— REQUEST 1 —
In the essay on the effectiveness of mathematics, what year did Eugene Wigner publish his article?

— TEXT EXTRACT —
## BEGIN

The (Unsurprising) Effectiveness of Mathematics in the Natural Sciences

“If nature is really structured with a mathematical language and mathematics invented by man can manage to understand it, this demonstrates something extraordinary. The objective structure of the universe and the intellectual structure of the human being coincide.” – Pope Benedict XVI

In 1960, physicist and Nobel laureate Eugene Wigner published a well-known article entitled, “The Unreasonable Effectiveness of Mathematics in the Natural Sciences“. In it, he explored the mind-boggling usefulness of mathematics in describing and further revealing the physical universe. As an example, he questioned why tools such as complex numbers – foreign as they are to our intuition and everyday experiences – are nonetheless a product of human thought necessary for the formulation of the laws of quantum mechanics. Why is it that elements of mathematics can so perfectly describe seemingly unrelated phenomena, such as the ratio of a circle’s circumference to its diameter (pi) appearing in the Gaussian distribution function used to study population trends? Furthermore, why is it that the human mind is so astonishingly capable of recognizing the language of mathematics and using it to advance our knowledge of the physical world?

## END

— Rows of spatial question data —
## BEGIN

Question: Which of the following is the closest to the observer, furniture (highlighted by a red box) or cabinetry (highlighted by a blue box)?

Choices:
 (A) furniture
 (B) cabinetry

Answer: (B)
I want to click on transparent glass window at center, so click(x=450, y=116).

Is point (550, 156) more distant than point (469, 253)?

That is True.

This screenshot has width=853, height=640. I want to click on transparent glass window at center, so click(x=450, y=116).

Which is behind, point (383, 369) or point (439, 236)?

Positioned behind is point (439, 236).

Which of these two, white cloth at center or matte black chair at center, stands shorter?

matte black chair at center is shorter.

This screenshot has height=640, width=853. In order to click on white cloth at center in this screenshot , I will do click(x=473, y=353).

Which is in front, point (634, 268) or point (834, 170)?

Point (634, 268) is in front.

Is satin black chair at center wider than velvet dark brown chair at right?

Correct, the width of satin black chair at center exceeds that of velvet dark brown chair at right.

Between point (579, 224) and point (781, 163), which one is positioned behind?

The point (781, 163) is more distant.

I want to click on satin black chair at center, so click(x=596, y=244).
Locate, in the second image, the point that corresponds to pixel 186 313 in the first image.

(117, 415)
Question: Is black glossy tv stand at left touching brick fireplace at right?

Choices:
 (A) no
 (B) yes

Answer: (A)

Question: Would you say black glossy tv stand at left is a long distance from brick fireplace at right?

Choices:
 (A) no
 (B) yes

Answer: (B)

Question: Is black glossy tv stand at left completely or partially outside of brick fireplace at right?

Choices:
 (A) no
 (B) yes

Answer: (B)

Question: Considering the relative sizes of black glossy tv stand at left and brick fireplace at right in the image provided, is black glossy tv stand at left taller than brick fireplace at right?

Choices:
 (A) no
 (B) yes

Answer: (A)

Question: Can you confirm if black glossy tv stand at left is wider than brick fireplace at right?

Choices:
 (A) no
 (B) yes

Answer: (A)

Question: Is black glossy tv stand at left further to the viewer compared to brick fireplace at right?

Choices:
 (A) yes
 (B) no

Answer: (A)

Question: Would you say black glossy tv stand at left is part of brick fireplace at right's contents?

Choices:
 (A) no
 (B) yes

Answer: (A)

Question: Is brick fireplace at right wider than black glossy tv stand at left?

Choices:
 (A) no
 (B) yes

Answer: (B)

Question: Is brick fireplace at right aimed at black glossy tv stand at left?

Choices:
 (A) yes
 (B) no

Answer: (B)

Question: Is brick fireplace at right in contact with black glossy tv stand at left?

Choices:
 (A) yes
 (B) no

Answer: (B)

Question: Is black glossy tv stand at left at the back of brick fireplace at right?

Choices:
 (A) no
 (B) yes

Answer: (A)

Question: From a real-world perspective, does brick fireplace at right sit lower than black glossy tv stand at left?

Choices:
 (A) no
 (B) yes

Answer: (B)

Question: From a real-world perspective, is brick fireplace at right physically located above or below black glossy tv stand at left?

## END

— REQUEST 2 —
From the listing, copy out the part that opens with the line containing "Point (634, 268) is in front." and closes with the line containing "The point (781, 163) is more distant.", with each line unchanged.

— FINAL ANSWER 1 —
1960

— FINAL ANSWER 2 —
Point (634, 268) is in front.

Is satin black chair at center wider than velvet dark brown chair at right?

Correct, the width of satin black chair at center exceeds that of velvet dark brown chair at right.

Between point (579, 224) and point (781, 163), which one is positioned behind?

The point (781, 163) is more distant.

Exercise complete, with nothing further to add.